Die Erwachsenen, die rausfinden wollen, was es bedeutet und dann enttäuscht sind, wenn es nichts bedeutet, sind wohl das Lustigste am Phänomen. Wieder mal muss ein Phänomen innerhalb der Jugend als Beweis dafür herhalten, dass eben diese Jugend verkümmert ist, dass unsere jugendlichen Insider-Witze besser waren usw. Dass der jugendliche Umgang mit „6-7“ weitaus mehr Spaß zu machen scheint, als unser Umgang mit Zahlen, macht die Erwachsenen wahrscheinlich noch wütender.

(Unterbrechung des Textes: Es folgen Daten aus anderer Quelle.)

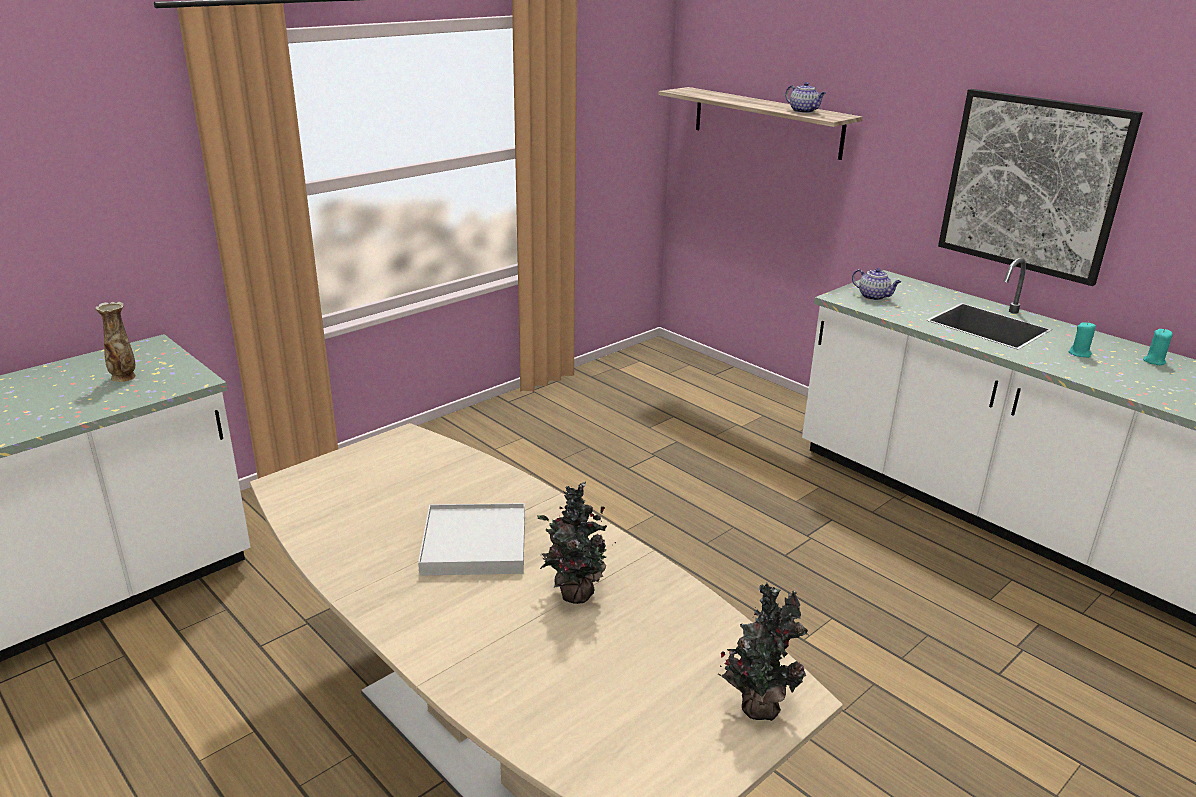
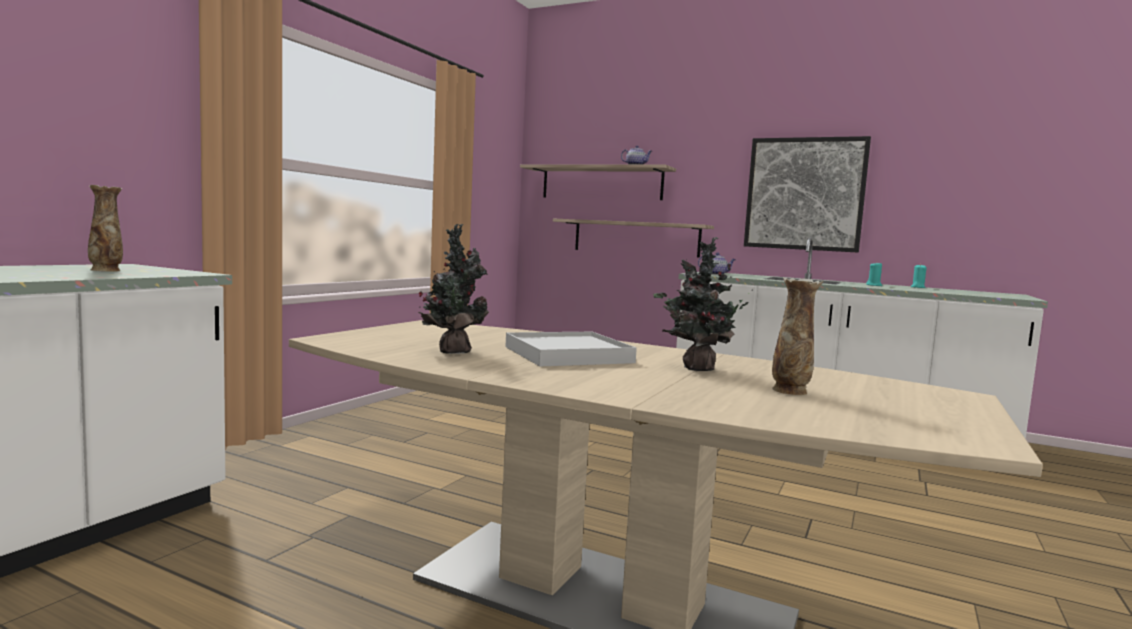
camera: 20 degrees left, 20 degrees down
potted plant [718,583,808,721] -> potted plant moved to [418,224,489,354]
none -> shelf [553,218,714,258]
none -> vase [772,278,823,395]

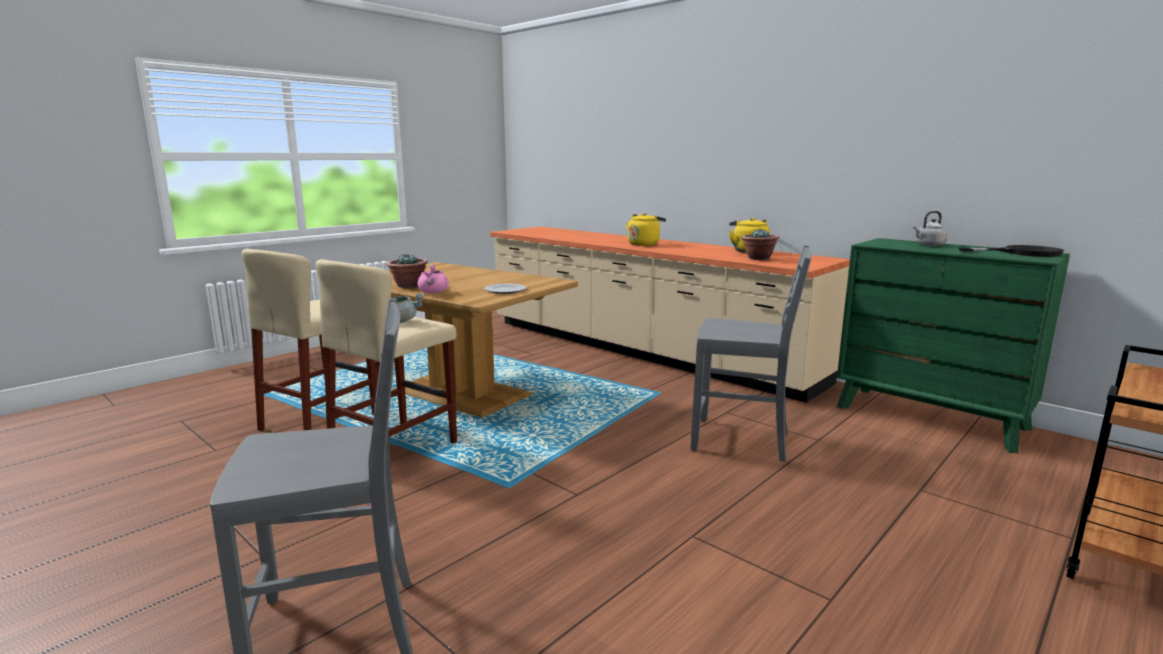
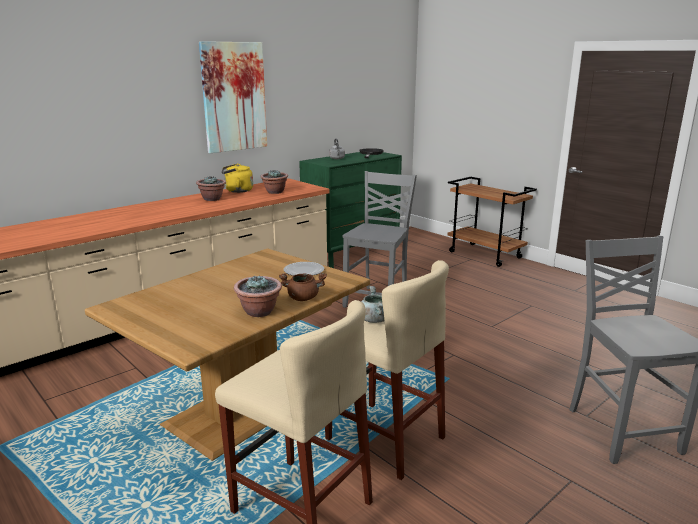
camera: 85 degrees left, 5 degrees up
pink cooking pot [418,264,449,293] -> brown cooking pot [279,273,327,301]
yellow kettle [626,213,666,246] -> none
none -> potted plant [196,176,226,201]
none -> picture [199,41,267,153]

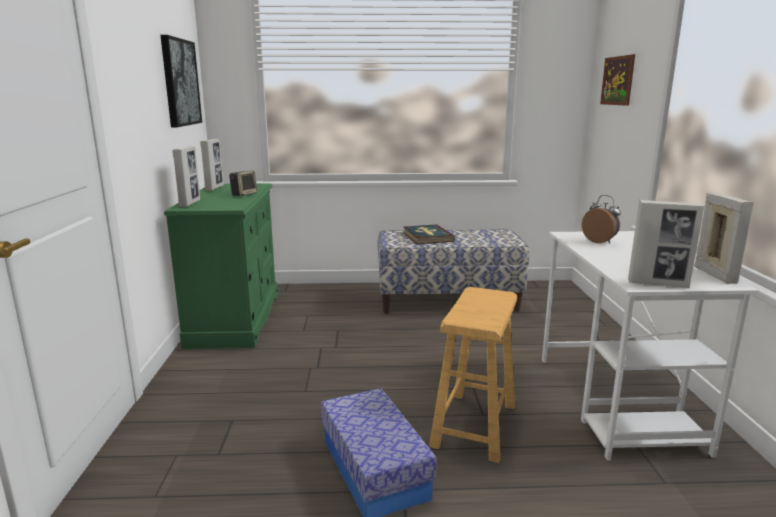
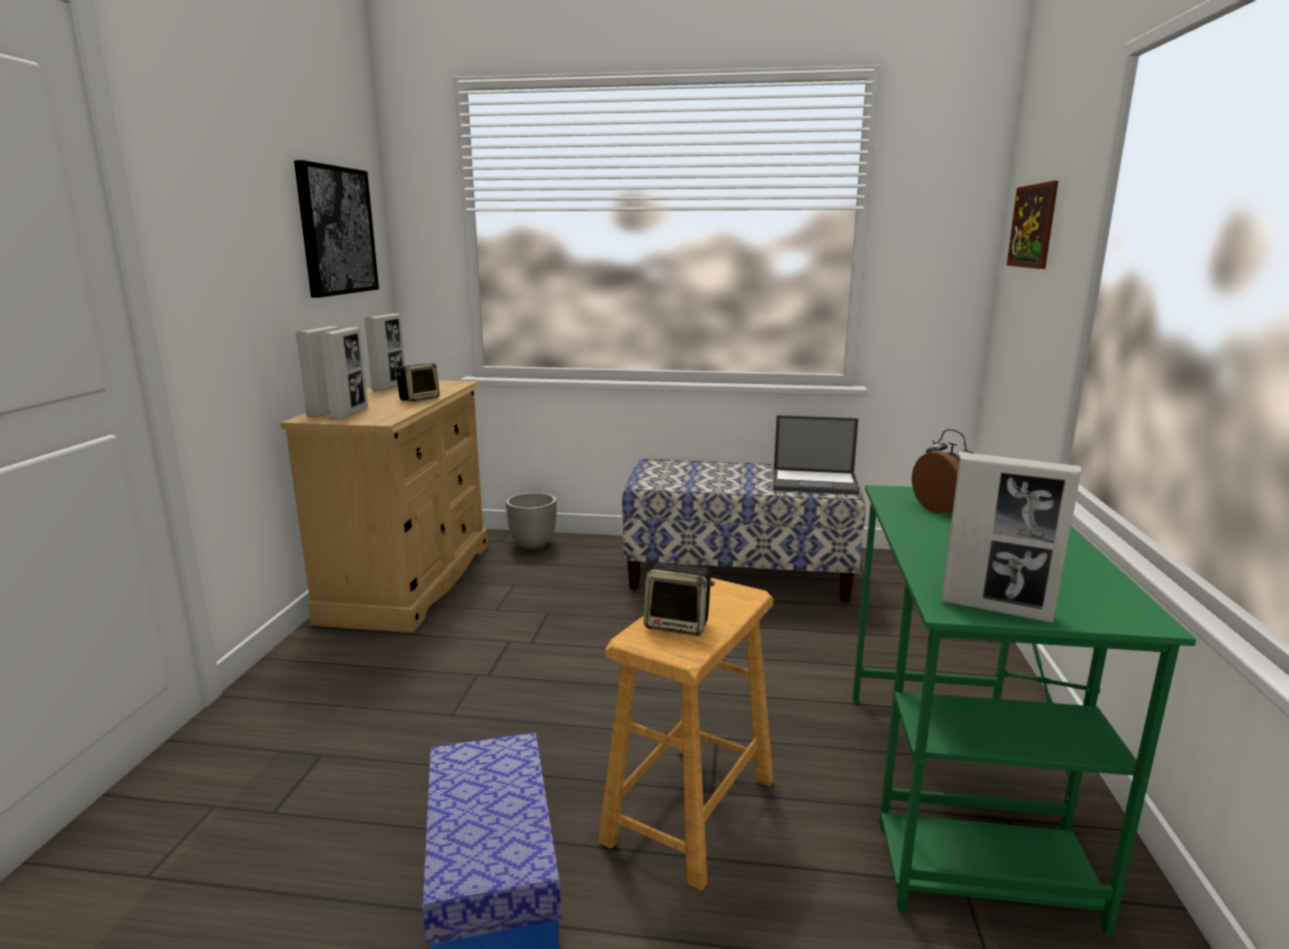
camera: 10 degrees right, 0 degrees up
green dresser [164,183,278,349] -> beige dresser [280,380,488,633]
book [403,224,455,244] -> none
white desk [542,231,759,461] -> green desk [853,485,1196,936]
picture frame [694,192,754,284] -> picture frame moved to [319,327,368,420]
none -> planter [506,492,557,550]
none -> speaker [644,562,715,636]
none -> laptop [773,415,860,495]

Ihre Wut ist verständlich, denn die leere Geste stellt unsere quantifizierte Realität in Frage. Die Kinder parodieren diese Logik. Sie demonstrieren: „Nicht unser Gebrauch dieser Zahlen ist absurd, sondern euer zwanghafter Glaube, dass eure Zahlen – von gezählten Kalorien über KPIs – objektiv etwas bedeuten, ist es.“ Sie halten der Zwanghaftigkeit unserer quantifizierten Welt einen Spiegel vor.

Diese bewusste Unschärfe, untermalt vom physischen Achselzucken, ist eine Form der dadaistischen Verweigerung. Es ist ein zen-artiges „Whatever“. Es ist eine Resistenz – nicht durch aktiven Widerstand, sondern durch das Angebot einer leeren Form, die sich der Verwertung und der Deutung entzieht. Das Erfrischende und Attraktive ist die Unbestimmtheit.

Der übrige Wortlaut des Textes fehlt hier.